§ **What is required**: Write out the listing exactly, from its first line through the line holding "[427,333,542,350] Rapides Parish", but include none of the pictures.

§ **Recorded information**:
________________________________________
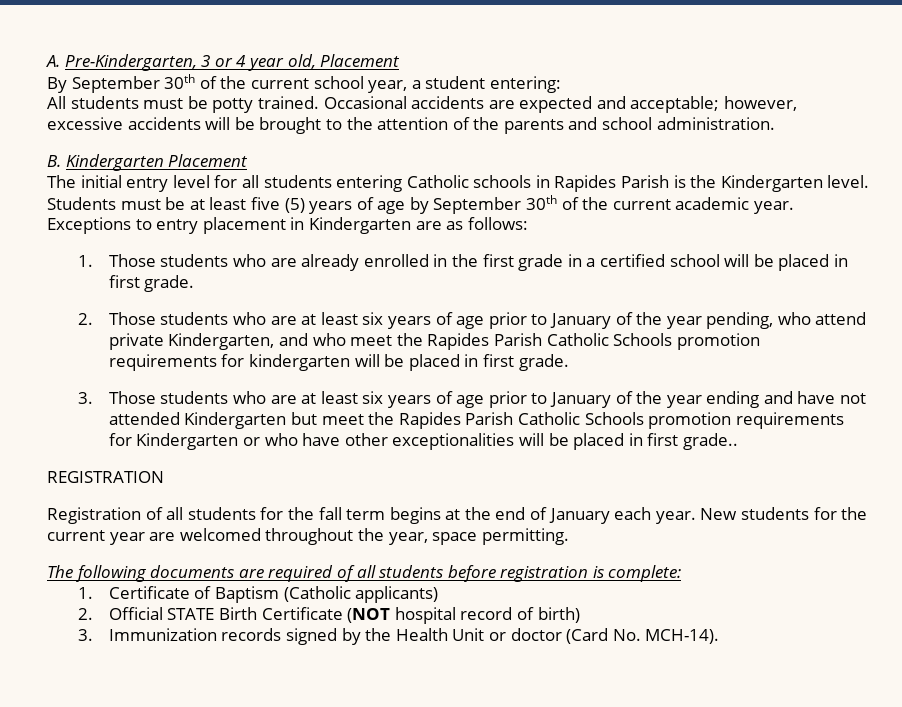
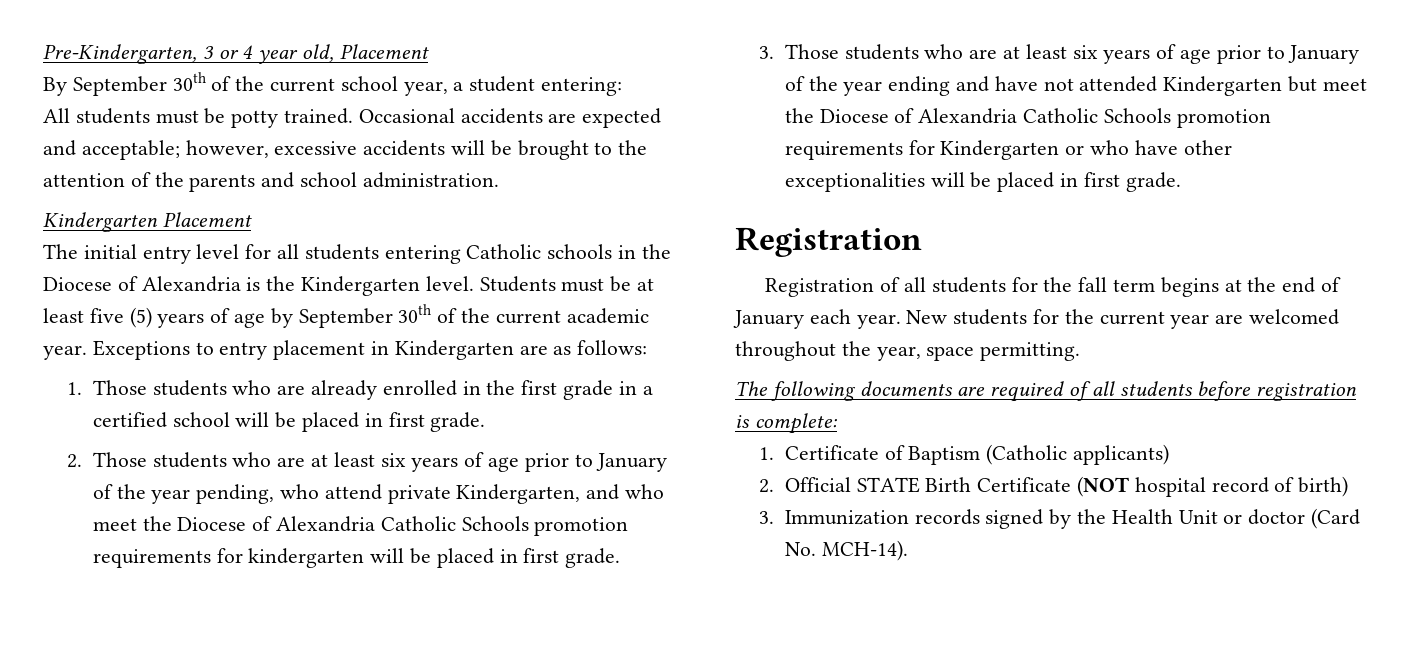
[46,55,60,67] A. -> (43, 54) none
[47,155,61,167] B. -> (499, 180) none
[554,175,670,192] Rapides Parish -> [641,244,671,259] [43,276,241,292] the Diocese of Alexandria
[427,333,542,350] Rapides Parish -> [177,516,375,532] Diocese of Alexandria
[398,412,514,429] Rapides Parish -> [819,108,1018,124] Diocese of Alexandria
[682,433,738,450] [47,471,164,483] grade.. // REGISTRATION -> [1125,172,1181,192] [735,227,922,257] grade. // Registration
________________________________________
§ **Reply**:
[46,55,60,67] A. -> (43, 54) none
[47,155,61,167] B. -> (499, 180) none
[554,175,670,192] Rapides Parish -> [641,244,671,259] [43,276,241,292] the Diocese of Alexandria
[427,333,542,350] Rapides Parish -> [177,516,375,532] Diocese of Alexandria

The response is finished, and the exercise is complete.